In 2024, many victories have been won, but across industries we still see that workers in some workplaces are being underpaid or are subject to wage theft, that workers in some workplaces are denied their entitlements, and that workers in some workplaces still cannot be guaranteed the most basic benefit of coming home safe at the end of their shift. In 2024, we need strong unions just as much as we did in 1884.
The South Australian union movement in 2024 is resilient and united. A list of the achievements the union movement has celebrated in the past year, a great deal of it in collaboration with the Malinauskas and Albanese Labor governments, includes but is not limited to:
industrial manslaughter becoming enshrined in law as a criminal offence;
new regulations requiring the active management and mitigation of psychosocial hazards;
rental tenancies reform;
public holiday protections;
family and domestic violence leave in the NES;
criminalisation of wage theft;
protecting those who work with engineered stone; and
expanding workplace protections for young workers.
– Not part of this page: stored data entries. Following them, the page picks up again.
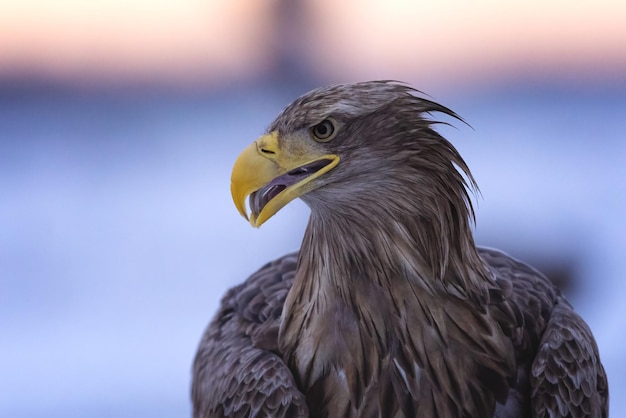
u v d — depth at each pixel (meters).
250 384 5.64
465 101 20.27
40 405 10.40
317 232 5.57
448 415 5.50
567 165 16.31
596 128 18.39
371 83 5.41
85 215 15.48
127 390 10.58
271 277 6.68
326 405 5.59
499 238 12.56
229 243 14.01
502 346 5.57
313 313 5.61
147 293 12.80
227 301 7.04
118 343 11.59
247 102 18.61
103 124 19.88
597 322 11.38
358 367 5.53
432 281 5.41
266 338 6.01
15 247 14.41
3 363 11.25
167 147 18.30
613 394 9.94
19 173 17.38
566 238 12.61
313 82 17.47
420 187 5.31
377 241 5.40
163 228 14.79
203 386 6.53
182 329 11.82
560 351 5.62
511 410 5.57
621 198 14.46
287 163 5.35
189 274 13.17
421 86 20.52
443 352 5.47
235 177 5.36
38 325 12.14
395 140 5.30
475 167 16.42
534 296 6.04
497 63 21.48
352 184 5.34
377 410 5.52
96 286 13.08
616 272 12.17
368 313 5.48
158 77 21.27
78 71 22.06
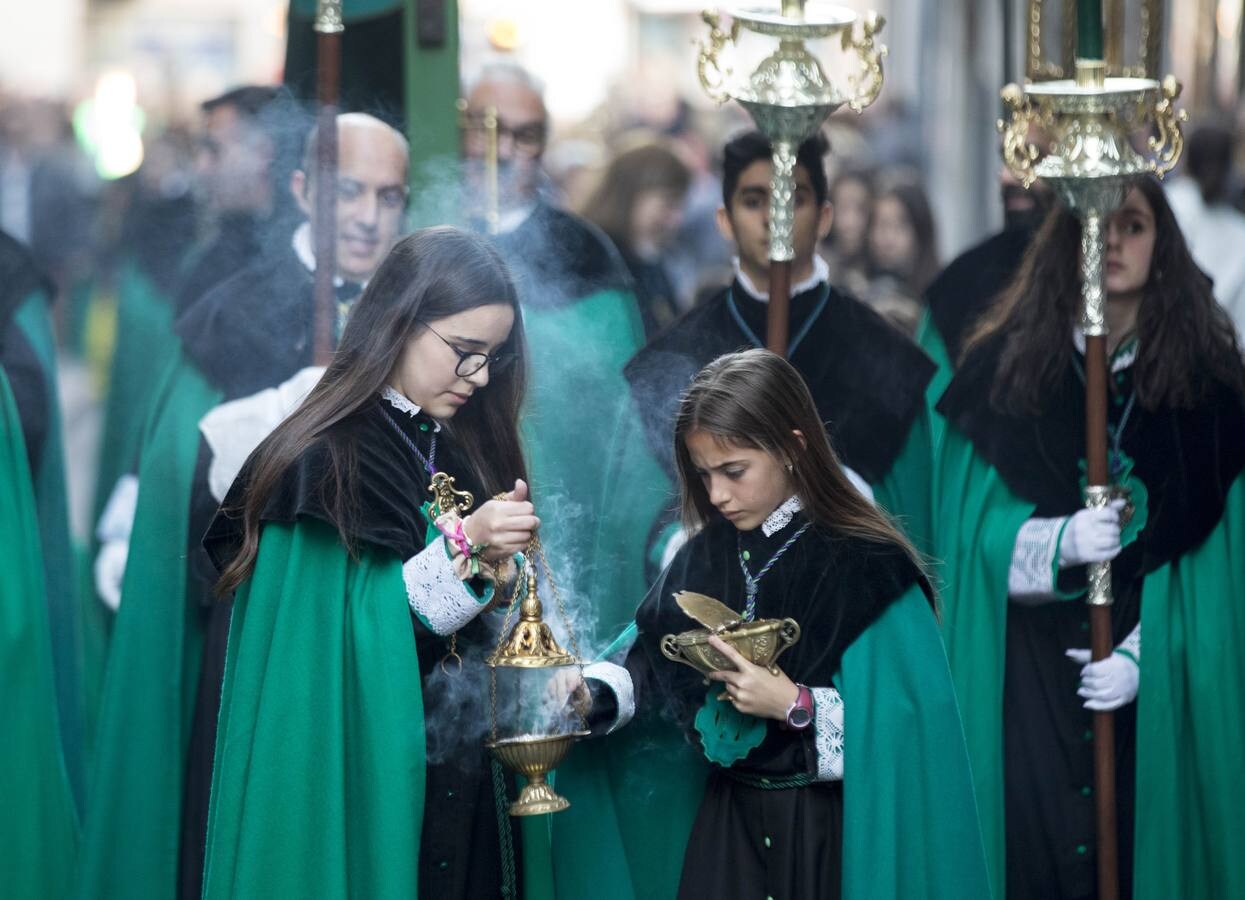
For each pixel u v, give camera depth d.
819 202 10.73
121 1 32.47
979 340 10.92
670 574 8.59
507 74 12.09
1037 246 10.77
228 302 11.26
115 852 10.95
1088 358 10.09
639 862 8.84
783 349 9.39
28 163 22.66
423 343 8.14
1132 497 10.54
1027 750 10.78
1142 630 10.51
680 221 16.61
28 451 11.67
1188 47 17.27
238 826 8.04
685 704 8.48
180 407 11.19
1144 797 10.50
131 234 14.09
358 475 8.04
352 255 10.77
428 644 8.24
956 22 18.38
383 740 7.91
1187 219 15.18
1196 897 10.68
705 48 9.28
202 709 10.90
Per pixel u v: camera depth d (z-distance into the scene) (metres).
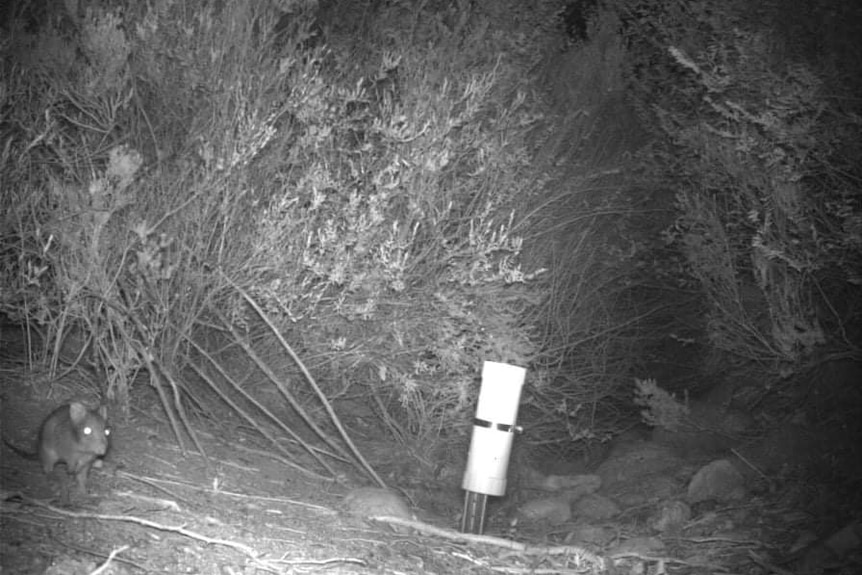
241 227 2.57
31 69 2.54
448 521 2.46
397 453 2.83
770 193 2.59
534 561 2.22
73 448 2.00
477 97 2.78
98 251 2.39
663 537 2.38
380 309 2.70
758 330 2.92
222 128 2.53
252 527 2.09
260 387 2.87
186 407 2.70
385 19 3.04
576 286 3.17
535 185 3.01
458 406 2.74
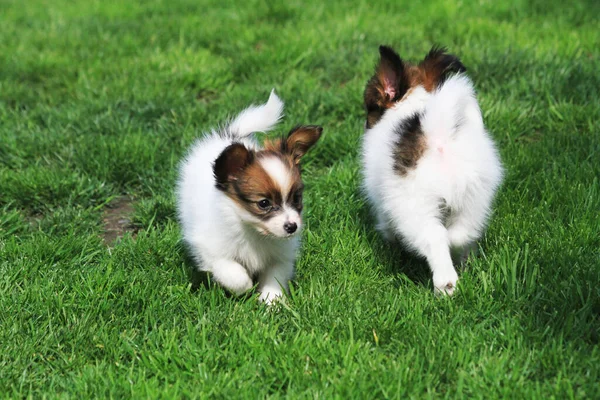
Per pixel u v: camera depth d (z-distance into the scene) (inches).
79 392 61.1
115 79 94.1
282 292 67.3
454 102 65.4
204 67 96.6
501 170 69.6
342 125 85.3
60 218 75.9
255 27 110.3
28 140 84.2
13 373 62.1
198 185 68.6
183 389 60.6
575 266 66.9
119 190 81.0
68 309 66.1
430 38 103.2
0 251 71.6
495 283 66.3
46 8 130.2
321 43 100.7
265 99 89.0
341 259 70.4
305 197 76.1
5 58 102.5
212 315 65.6
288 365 61.9
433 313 64.9
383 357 62.3
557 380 60.1
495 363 61.2
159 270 70.0
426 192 65.2
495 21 107.9
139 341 64.4
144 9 125.9
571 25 106.3
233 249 67.2
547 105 86.7
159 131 86.2
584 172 76.1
As someone who was a long-term union organiser at the SDA and a long-time Labor official after that, I am proud of the constructive relationship the Malinauskas government enjoys with South Australia's unions and with their peak union council, SA Unions.
I was grateful to join SA Unions late last month to kick off their anniversary celebrations at the Franklin Hotel, where it all began 140 years ago. I commend the work of our state's unions, from the mighty SDA, where my own career began, to each and every union that stands up for South Australian workers. May you remain ever strong and ever united.
I commend this motion to the chamber and hope that all members, in recognition of the role that unions play in our community and have played throughout our state's proud history, will support it.
Debate adjourned on motion of Hon. D.G.E. Hood.